Quantitative tools for video analysis
Traditional approaches to analyzing video data have involved researchers watching video playback and noting the times and locations of specific events of interest. These analyses are very time-consuming, require expert knowledge in the target species and experimental design, and are prone to user bias (Anderson and Perona, 2014). Video recordings are often made for many different animals and behavioral test sessions, but only reviewed for a subset of experiments. Complete sets of videos are rarely made accessible in published studies and the analysis methods are often vaguely described. There are variations in scoring criteria across researchers and labs, even over time by a single researcher. Collectively, these issues present major challenges for research reproducibility and the difficulty and cost of manual video analysis has led to the dominance of easy-to-use measures (lever pressing, beam breaks) in the neuroscience literature, and this has limited our understanding of brain-behavior relationships (Krakauer et al., 2017).

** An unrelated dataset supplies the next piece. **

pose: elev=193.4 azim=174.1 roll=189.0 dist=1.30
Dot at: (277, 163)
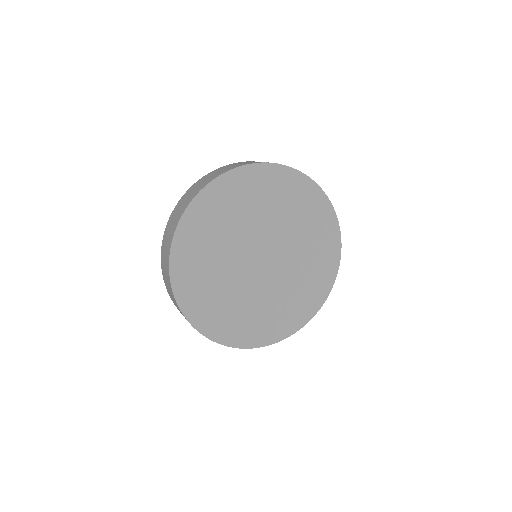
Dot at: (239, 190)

For example, ‘reward seeking’ has been a popular topic in recent years and is typically measured using beam breaks between response and reward ports located inside an operant arena (e.g., Cowen et al., 2012; Feierstein et al., 2006; Lardeux et al., 2009; van Duuren et al., 2009). By relying only on the discrete times when animals make a choice and receive a reward, it is not possible to describe how the animal moves during a choice or how it collects a reward. Animals may not move in the same way to a reward port when they expect a larger or smaller reward (e.g., Davidson et al., 1980). This could lead to, for example, a neural recording study labeling a cell as ‘reward encoding’ when it actually reflects differences in movement.

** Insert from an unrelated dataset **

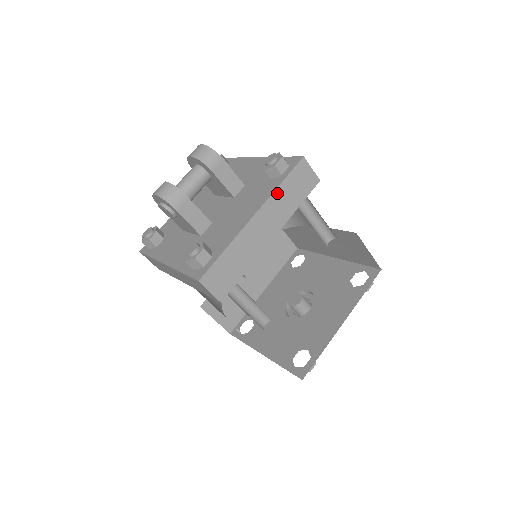
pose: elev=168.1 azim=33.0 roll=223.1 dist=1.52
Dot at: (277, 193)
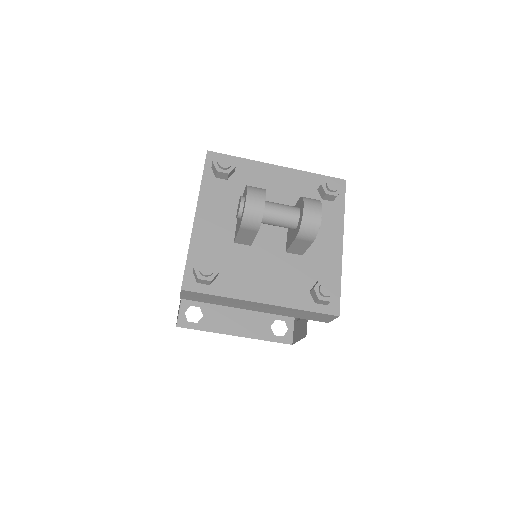
Dot at: (294, 309)
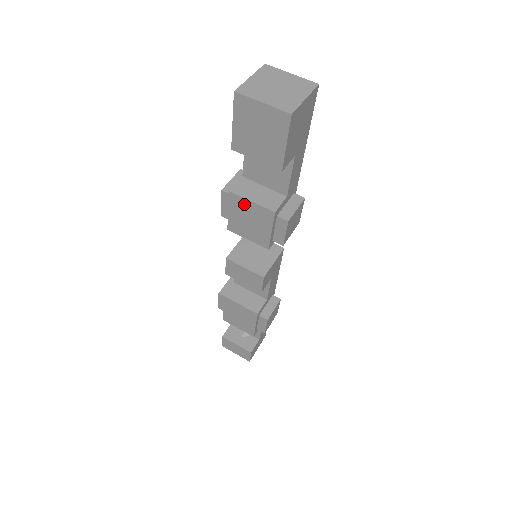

Commercial products (e.g., Ethovision by Noldus, Any-Maze by Stoelting) and open-source projects (e.g., JAABA: Kabra et al., 2013; SCORHE: Salem et al., 2015; OptiMouse: Ben-Shaul, 2017; ezTrack: Pennington et al., 2019) are available for semi-automated annotation and tracking of behaviors. These methods track animals based on differences between the animals and the background color or luminance. This can be challenging to do in naturalistic settings or for species or strains that do not have a uniform color (e.g., Long-Evans rats). These methods provide estimates of the overall position of an animal in its environment and can be used to measure the direction and velocity of its movements. These ‘center of mass’ tracking methods could be used to measure where an animal is and how fast it is moving. More sophisticated versions of these products may also detect the head and tail of common laboratory species such as rodents or zebrafish and draw inferences from the shape and location of the animal to classify a small subset of an animal’s behavioral repertoire. However, these simpler tracking methods cannot account for movements of discrete sets of body parts (e.g., head scanning in rodents, which is associated with a classic measure of reward-guided decisions called ‘vicarious trial-and-error’ behavior: see Redish, 2016, for review).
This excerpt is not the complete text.